Provided records:
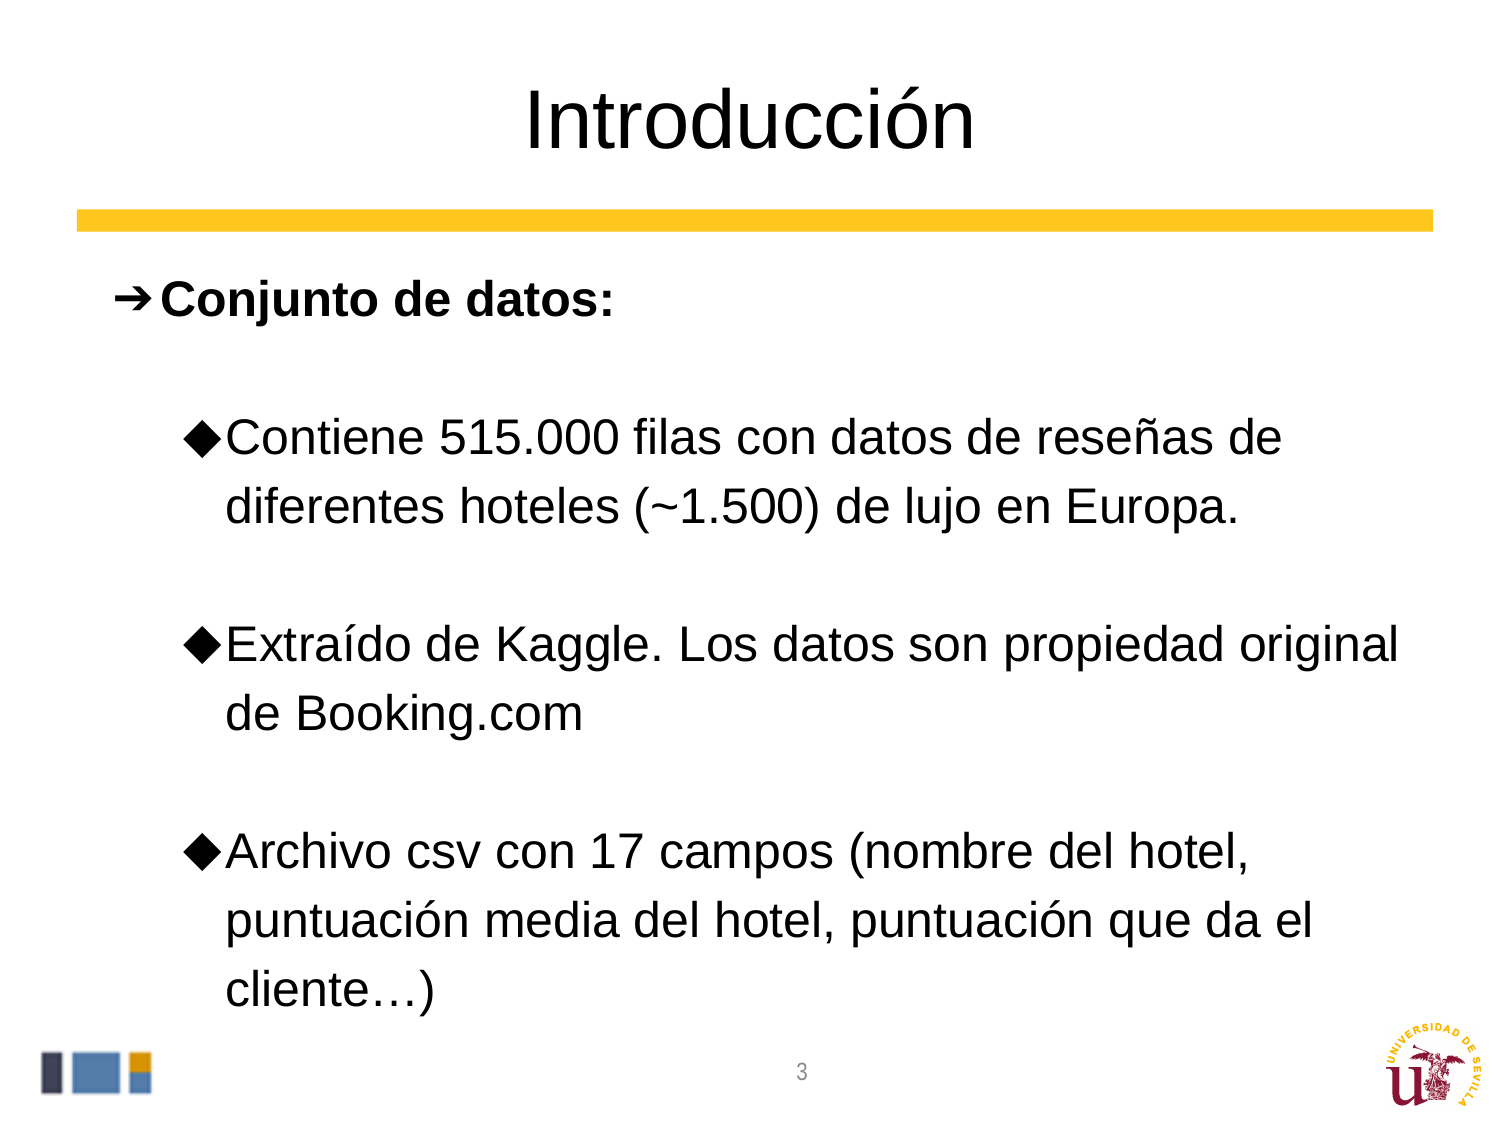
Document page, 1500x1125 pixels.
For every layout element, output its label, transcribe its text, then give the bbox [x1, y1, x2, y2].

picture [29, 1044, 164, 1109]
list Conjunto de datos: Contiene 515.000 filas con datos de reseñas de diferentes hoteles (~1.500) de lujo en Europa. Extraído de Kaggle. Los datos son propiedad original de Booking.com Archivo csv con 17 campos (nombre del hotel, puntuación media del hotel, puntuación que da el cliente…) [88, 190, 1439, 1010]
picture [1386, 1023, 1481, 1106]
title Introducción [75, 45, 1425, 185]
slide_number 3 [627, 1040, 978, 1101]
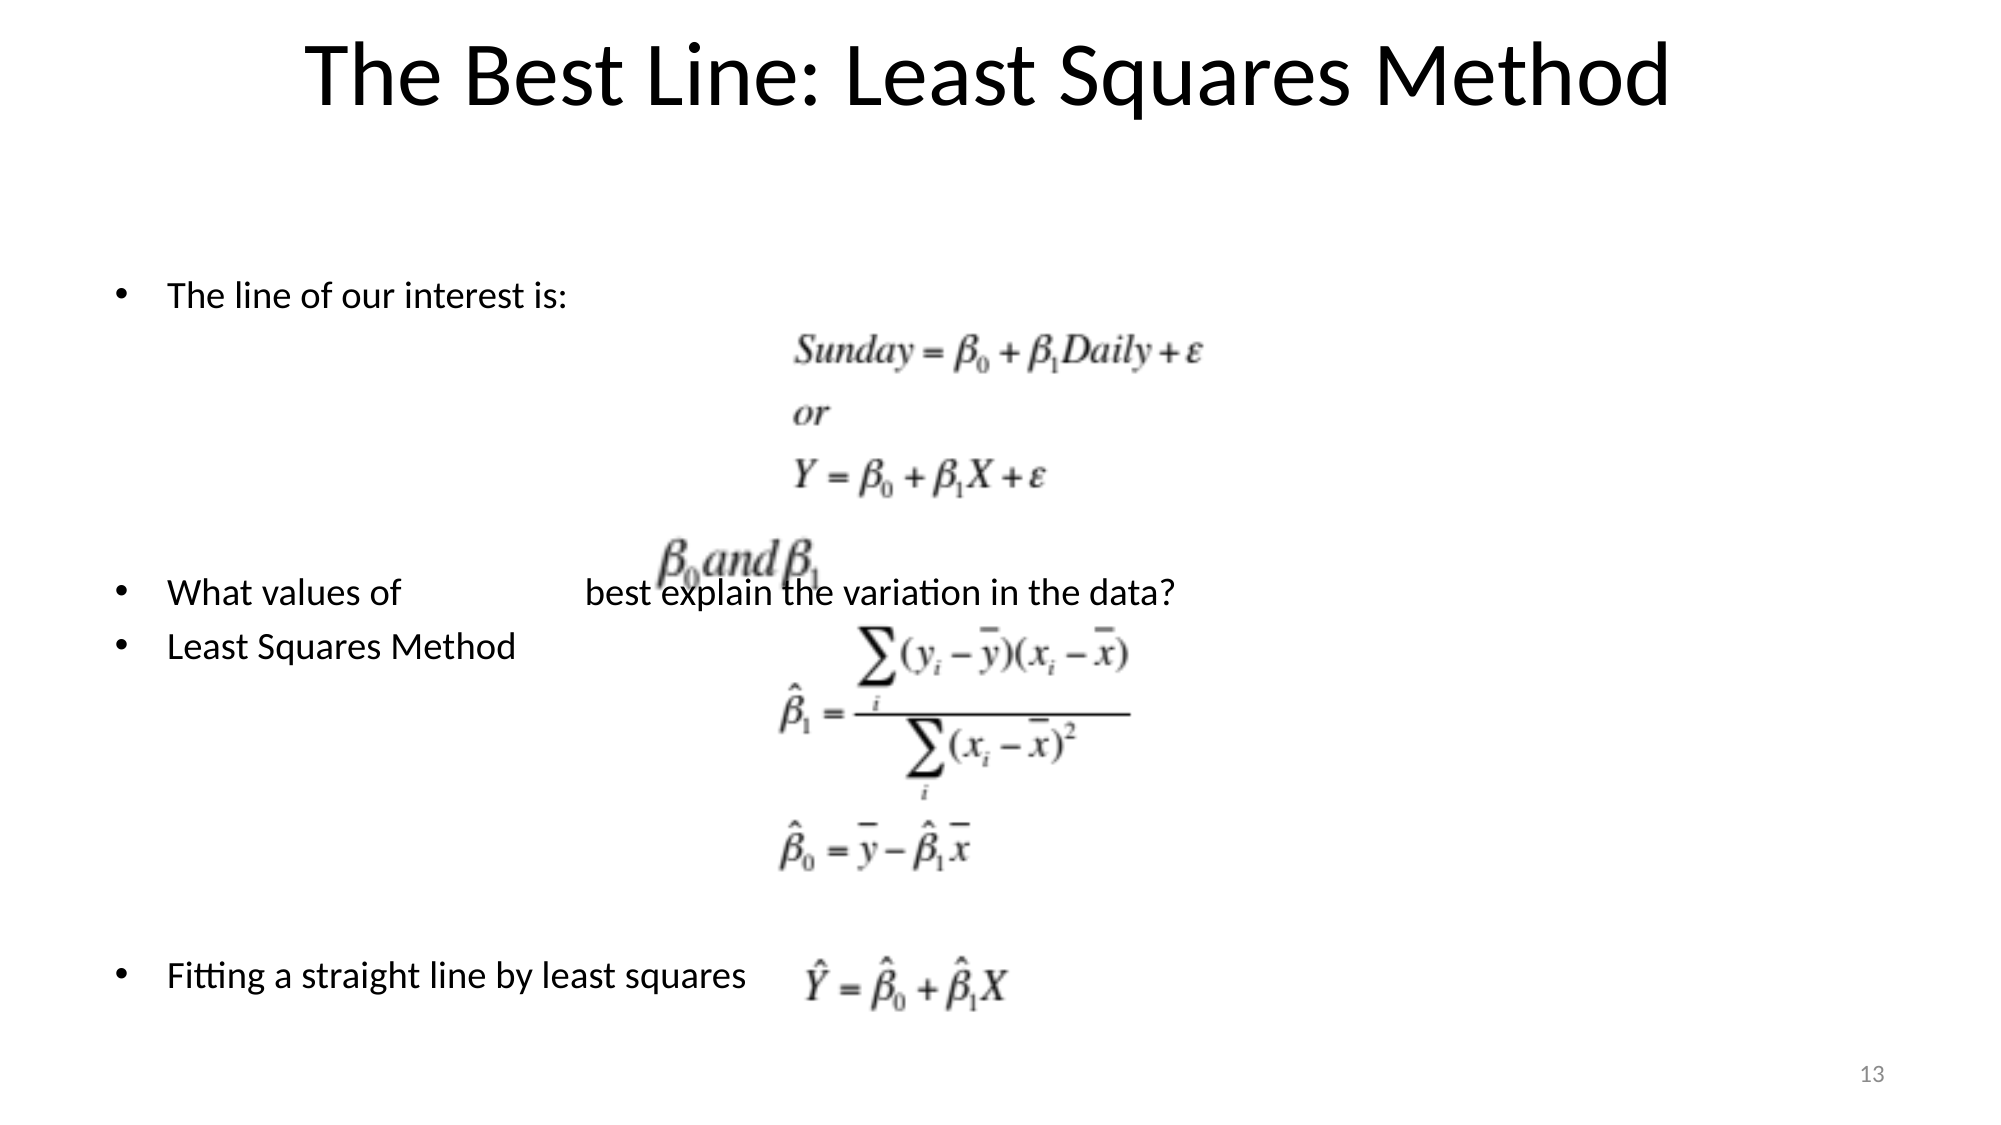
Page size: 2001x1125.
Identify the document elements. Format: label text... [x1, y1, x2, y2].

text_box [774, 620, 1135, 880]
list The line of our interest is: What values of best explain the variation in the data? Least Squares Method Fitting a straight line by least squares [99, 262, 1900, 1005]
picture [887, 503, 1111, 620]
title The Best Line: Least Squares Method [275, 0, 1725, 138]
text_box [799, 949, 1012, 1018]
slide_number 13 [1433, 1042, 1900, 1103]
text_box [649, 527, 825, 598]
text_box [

Task brief: Please set down the records above verbatim, with each picture left out.

Result:
Document page, 1500x1125 pixels.
For every layout element, output its label, transcribe its text, then give the bbox [x1, y1, x2, y2].

picture [29, 1044, 164, 1109]
list Conjunto de datos: Contiene 515.000 filas con datos de reseñas de diferentes hoteles (~1.500) de lujo en Europa. Extraído de Kaggle. Los datos son propiedad original de Booking.com Archivo csv con 17 campos (nombre del hotel, puntuación media del hotel, puntuación que da el cliente…) [88, 190, 1439, 1010]
picture [1386, 1023, 1481, 1106]
title Introducción [75, 45, 1425, 185]
slide_number 3 [627, 1040, 978, 1101]
Page size: 2001x1125.
Identify the document elements. Format: label text... [x1, y1, x2, y2].

text_box [774, 620, 1135, 880]
list The line of our interest is: What values of best explain the variation in the data? Least Squares Method Fitting a straight line by least squares [99, 262, 1900, 1005]
picture [887, 503, 1111, 620]
title The Best Line: Least Squares Method [275, 0, 1725, 138]
text_box [799, 949, 1012, 1018]
slide_number 13 [1433, 1042, 1900, 1103]
text_box [649, 527, 825, 598]
text_box [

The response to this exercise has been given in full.